Tuchel was discussing player availability with the media before the FA Cup fifth-round tie against Luton Town when the subject turned to Chalobah, who was on the receiving end of a painful looking challenge.
According to Tuchel, the injury was even more serious than it looked, and required extensive treatment at the end of the game.
"I could not believe what I was seeing after the match," he said. "There was surgery going on in our dressing room, I'm not joking. There was surgery, they were stitching him up. I could not believe it, after the match, after the press conference, when I left they were doing the stitches and I just heard him scream in pain while they were doing it and it looked horrible.
"You could not look away, it was surgery, they did the stitches and it was right there. He was the only one with the doctors and I heard the noise. Seriously, it was a proper cut, very close in the area of the groin, that was open and needed to be closed."

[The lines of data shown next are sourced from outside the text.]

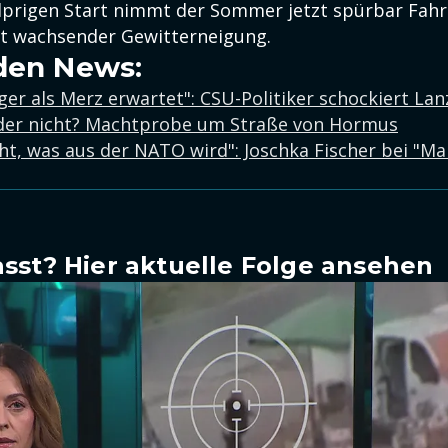
prigen Start nimmt der Sommer jetzt spürbar Fahrt
t wachsender Gewitterneigung.
den News:
er als Merz erwartet": CSU-Politiker schockiert Lan
der nicht? Machtprobe um Straße von Hormus
ht, was aus der NATO wird": Joschka Fischer bei "Ma
sst? Hier aktuelle Folge ansehen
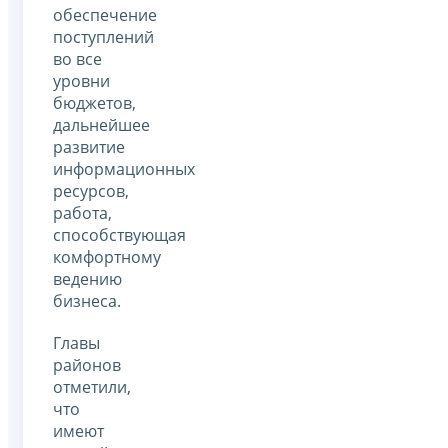
обеспечение
поступлений
во все
уровни
бюджетов,
дальнейшее
развитие
информационных
ресурсов,
работа,
способствующая
комфортному
ведению
бизнеса.
Главы
районов
отметили,
что
имеют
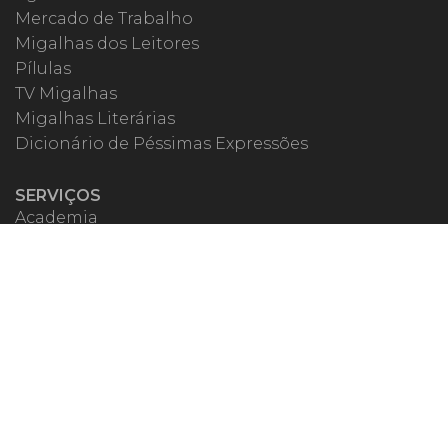
Mercado de Trabalho
Migalhas dos Leitores
Pílulas
TV Migalhas
Migalhas Literárias
Dicionário de Péssimas Expressões
SERVIÇOS
Academia
Autores
Migalheiro VIP
Correspondentes
Escritórios Migalhas
Eventos Migalhas
Livraria
Precatórios
Webinar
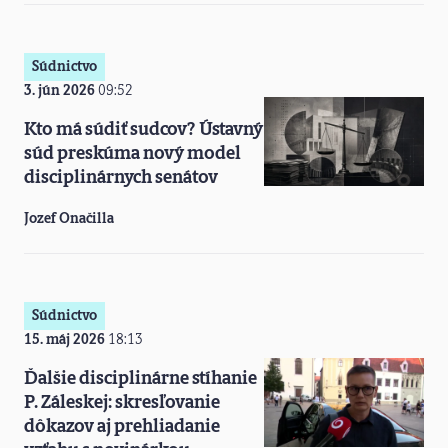
Súdnictvo
3. jún 2026
09:52
Kto má súdiť sudcov? Ústavný
súd preskúma nový model
disciplinárnych senátov
Jozef Onačilla
Súdnictvo
15. máj 2026
18:13
Ďalšie disciplinárne stíhanie
P. Záleskej: skresľovanie
dôkazov aj prehliadanie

Tuchel also expressed his admiration for the way Chalobah continued the game until the end, despite suffering that injury just under halfway through the 120 minutes, but he remained tight lipped on the defender's chances of featuring in our next match at Luton.
"I could not believe that he played one more minute with this kind of injury, but he played the full match and scored a penalty. This is really big. I would say he showed some balls, but that would be actually maybe the wrong line! He was really brave to do this and full credit to him.

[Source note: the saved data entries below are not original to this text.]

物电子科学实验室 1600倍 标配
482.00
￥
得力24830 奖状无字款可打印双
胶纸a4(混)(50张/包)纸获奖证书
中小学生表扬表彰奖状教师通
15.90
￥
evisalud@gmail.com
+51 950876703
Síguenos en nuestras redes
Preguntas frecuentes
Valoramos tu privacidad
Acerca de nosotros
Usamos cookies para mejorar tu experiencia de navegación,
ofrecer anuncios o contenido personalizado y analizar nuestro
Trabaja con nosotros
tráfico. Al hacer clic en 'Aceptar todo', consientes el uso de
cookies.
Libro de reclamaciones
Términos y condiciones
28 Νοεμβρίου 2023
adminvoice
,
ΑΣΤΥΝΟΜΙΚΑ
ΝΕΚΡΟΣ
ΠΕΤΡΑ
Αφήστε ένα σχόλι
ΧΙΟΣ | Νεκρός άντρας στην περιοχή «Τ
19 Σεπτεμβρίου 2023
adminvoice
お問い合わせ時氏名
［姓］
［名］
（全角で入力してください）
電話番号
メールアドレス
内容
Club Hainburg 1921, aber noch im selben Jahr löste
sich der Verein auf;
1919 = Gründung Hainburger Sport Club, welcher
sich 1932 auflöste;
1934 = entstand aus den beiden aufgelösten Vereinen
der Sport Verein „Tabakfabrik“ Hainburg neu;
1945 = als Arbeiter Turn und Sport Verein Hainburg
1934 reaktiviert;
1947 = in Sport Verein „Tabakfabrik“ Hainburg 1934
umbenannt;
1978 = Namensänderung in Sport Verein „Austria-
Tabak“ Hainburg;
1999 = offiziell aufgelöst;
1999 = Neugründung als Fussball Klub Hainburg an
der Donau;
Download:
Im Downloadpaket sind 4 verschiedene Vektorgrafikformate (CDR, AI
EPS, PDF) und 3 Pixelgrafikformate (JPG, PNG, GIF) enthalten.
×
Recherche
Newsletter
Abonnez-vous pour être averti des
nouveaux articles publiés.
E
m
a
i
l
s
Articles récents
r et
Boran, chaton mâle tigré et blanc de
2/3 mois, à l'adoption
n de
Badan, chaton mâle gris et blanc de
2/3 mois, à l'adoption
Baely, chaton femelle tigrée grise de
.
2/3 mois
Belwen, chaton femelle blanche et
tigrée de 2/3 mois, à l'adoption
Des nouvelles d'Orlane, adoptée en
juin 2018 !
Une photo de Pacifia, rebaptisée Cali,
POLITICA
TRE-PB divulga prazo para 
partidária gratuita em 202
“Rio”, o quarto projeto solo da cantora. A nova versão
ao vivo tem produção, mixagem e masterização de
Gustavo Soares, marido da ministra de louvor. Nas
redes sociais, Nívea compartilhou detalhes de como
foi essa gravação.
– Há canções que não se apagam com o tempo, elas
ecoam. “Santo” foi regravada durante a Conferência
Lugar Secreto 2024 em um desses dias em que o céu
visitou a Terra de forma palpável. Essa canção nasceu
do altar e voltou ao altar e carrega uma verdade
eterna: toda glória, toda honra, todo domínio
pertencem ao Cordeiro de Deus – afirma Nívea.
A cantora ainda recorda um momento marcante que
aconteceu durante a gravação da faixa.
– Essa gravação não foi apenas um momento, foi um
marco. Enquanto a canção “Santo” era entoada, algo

"I decided not to tell if people are playing because we have so many of the players who are overloaded and with these kind of injuries I don't want to give too much information and make preparation for Luton too easy. We are working on it and he was very tough and has my full respect. He showed what it takes."
Just as shocking as the injury Chalobah suffered is the fact that neither referee Stuart Attwell nor VAR felt fit to punish Naby Keita with a free-kick, let alone the red card many felt the challenge deserved.
"In the end we have to understand that VAR is a system but it's also used by humans, so there is maybe all the time a slight margin of error in it,' he added. "You will never find the full solution maybe and we have to accept it.
"You will never find 100 per cent clarity on situations, like the foul on Trevoh. Is it a red card or is it not a red card and is it necessary that VAR interferes or not? This will not end and it's also the beauty of it and it makes the sport so popular."